The new yard, which also features a drive-through train wash, is already cleaning trains on the busy Thameslink route between Bedford, London and Brighton. It will also be used by Thameslink’s new Class 700 trains when they are introduced this spring, and will play a vital part in running the programme’s new intensive train service.
Network Rail’s Thameslink Programme director Simon Blanchflower said: “Everything the Thameslink Programme does is about improving journeys for passengers and this new facility will make a real difference.
“We have turned a disused piece of railway land into a first-class railway facility that will play a crucial part in what will be one of the country’s most intensive main line train services.”
The huge facility, which can accommodate 22 trains at a time, was constructed by contractors Carillion with site operator Thameslink and Network Rail, on the site of disused rail lines not far from the existing depot. They include a new train wash, toilet emptying facilities and walkways for staff to remove rubbish from trains.

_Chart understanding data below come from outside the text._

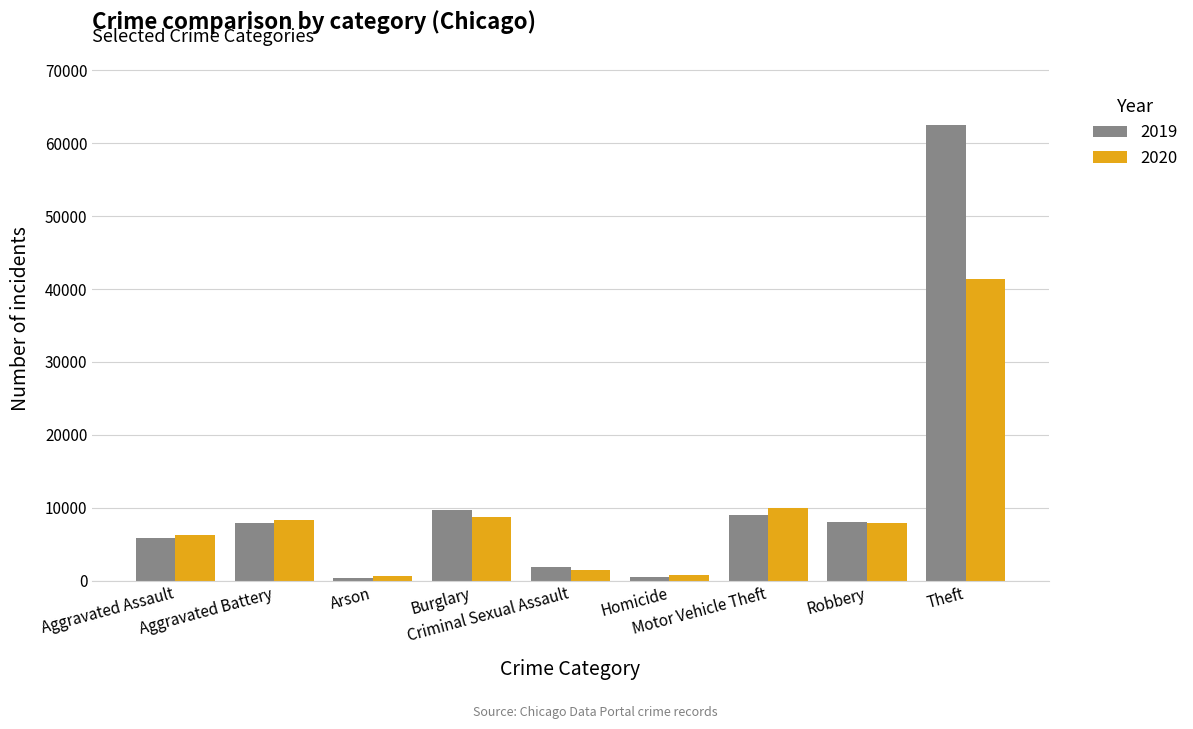

Which series has the largest range (max minus min)?

2019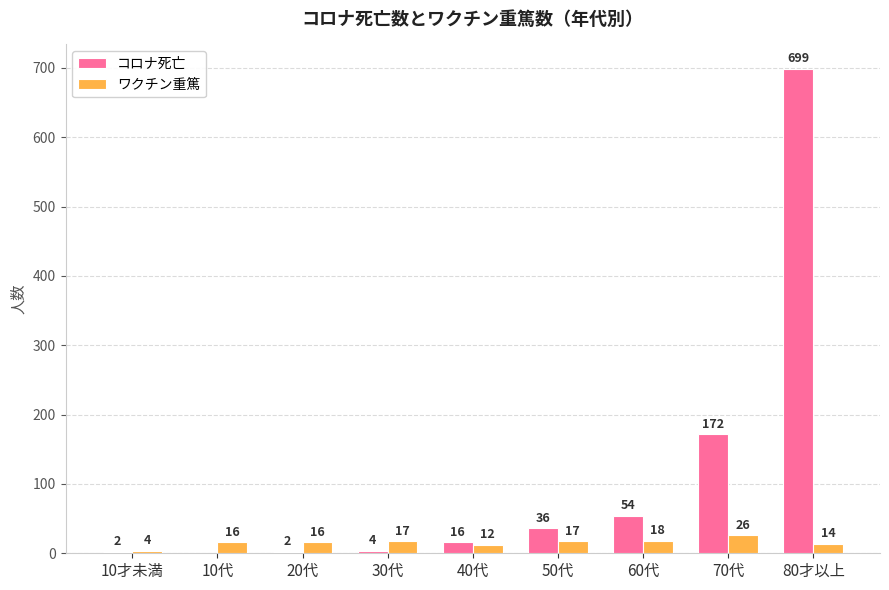

What is the spread (max minus min) of values at 60代?

36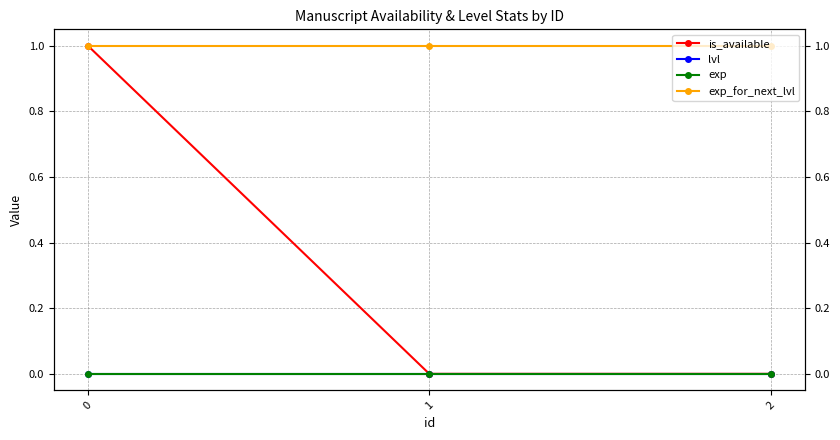

Reading left to right, what are all the values shown in this chart?

is_available: 1	0	0
lvl: 0	0	0
exp: 0	0	0
exp_for_next_lvl: 1	1	1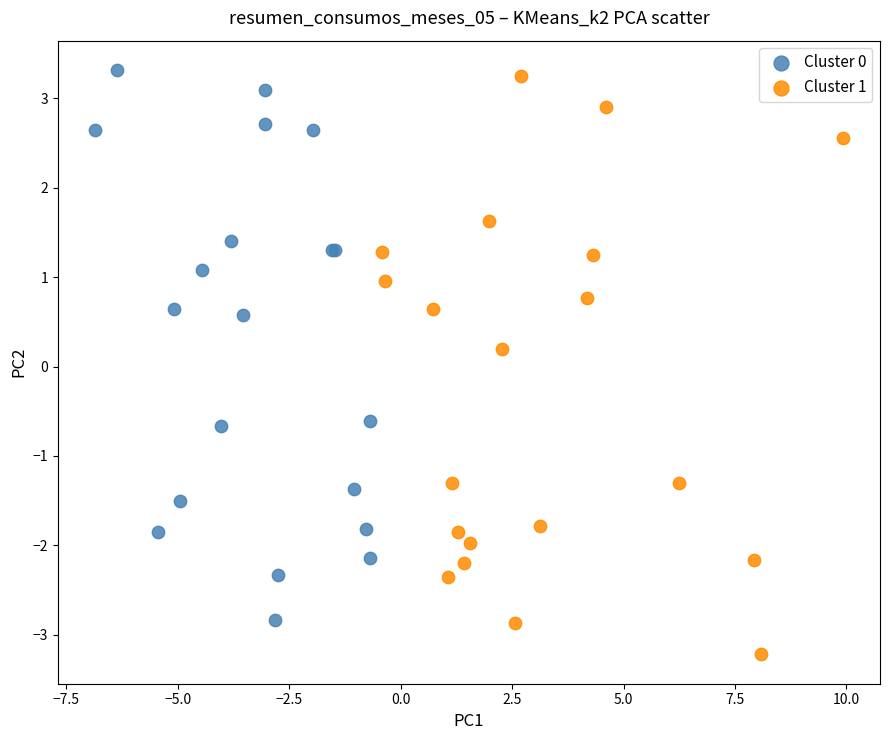

Which series contains the lowest Y value?

Cluster 1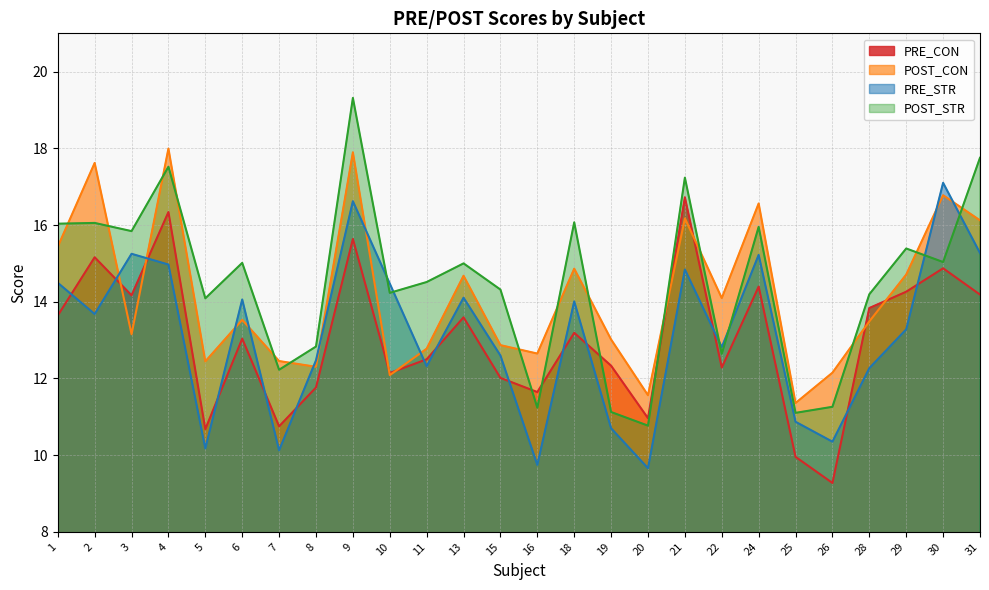

Between 5 and 21, which series saw the biggest shift?

PRE_CON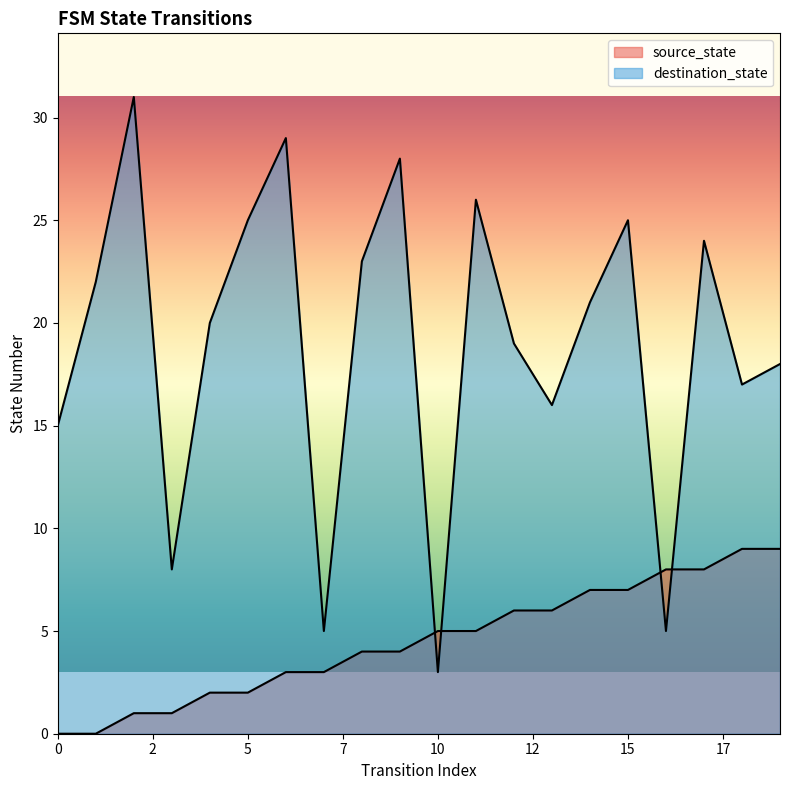

Rank the categories by source_state value from lowest to highest.

0, 1, 2, 3, 4, 5, 6, 7, 8, 9, 10, 11, 12, 13, 14, 15, 16, 17, 18, 19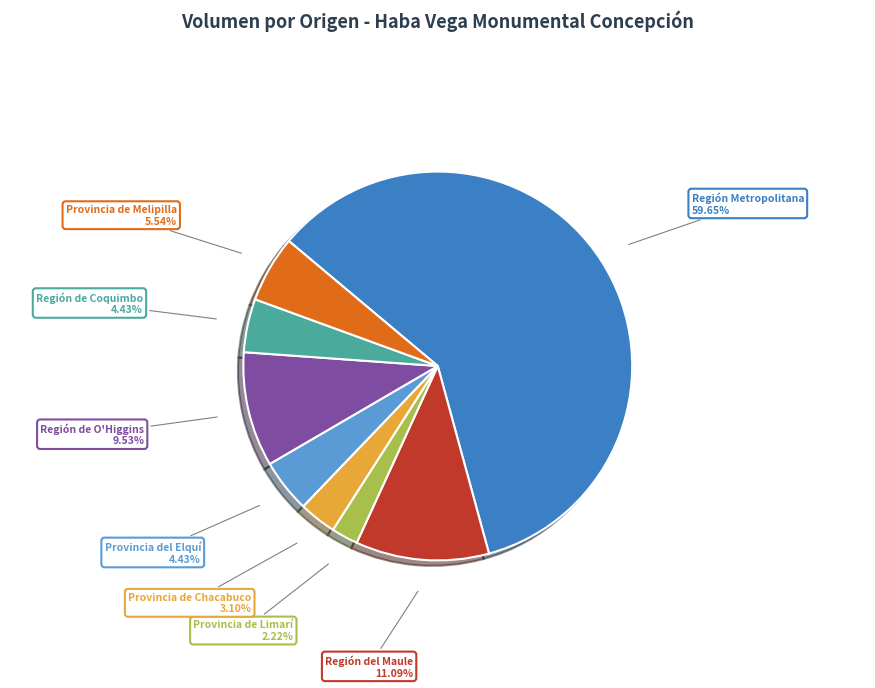

What is the smallest slice in the pie chart?

Provincia de Limarí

In fact, when the Thameslink Programme introduces a 24 trains pehour service from Blackfriars to St Pancras International in 2018, it is expected that staff at the Cricklewood sidings will remove one tonne of rubbish from trains every day.
Keith Wallace, Projects Director at Govia Thameslink Railway, said: “These sidings are a crucial part of our plans to modernise Thameslink services to give our passengers new, spacious trains starting this spring and, from 2018, more frequent services at all our stations between Bedford and London.
“The facility is state-of-the-art and a credit to Network Rail and the Thameslink Programme team. Our 26 staff on site are already using them to keep trains clean.”MP for Hendon Matthew Offord, who opened the sidings on Friday, said: “I am delighted that the Government’s sponsorship of the Thameslink Programme is contributing to this new facility at Cricklewood. When completed, this investment will provide a much-needed modern and efficient train service for all users of the Thameslink line including my constituents in Edgware, Hendon and Mill Hill.”
The Class 700 trains, being built by Siemens, will run an intensive service to and through London from locations such as Bedford, Peterborough and Cambridge in the north and Brighton and Gatwick in the south, offering new standards of spaciousness, reliability and passenger information.The location of the sidings in Cricklewood means that trains will be able to visit the sidings around the clock to keep them looking their best.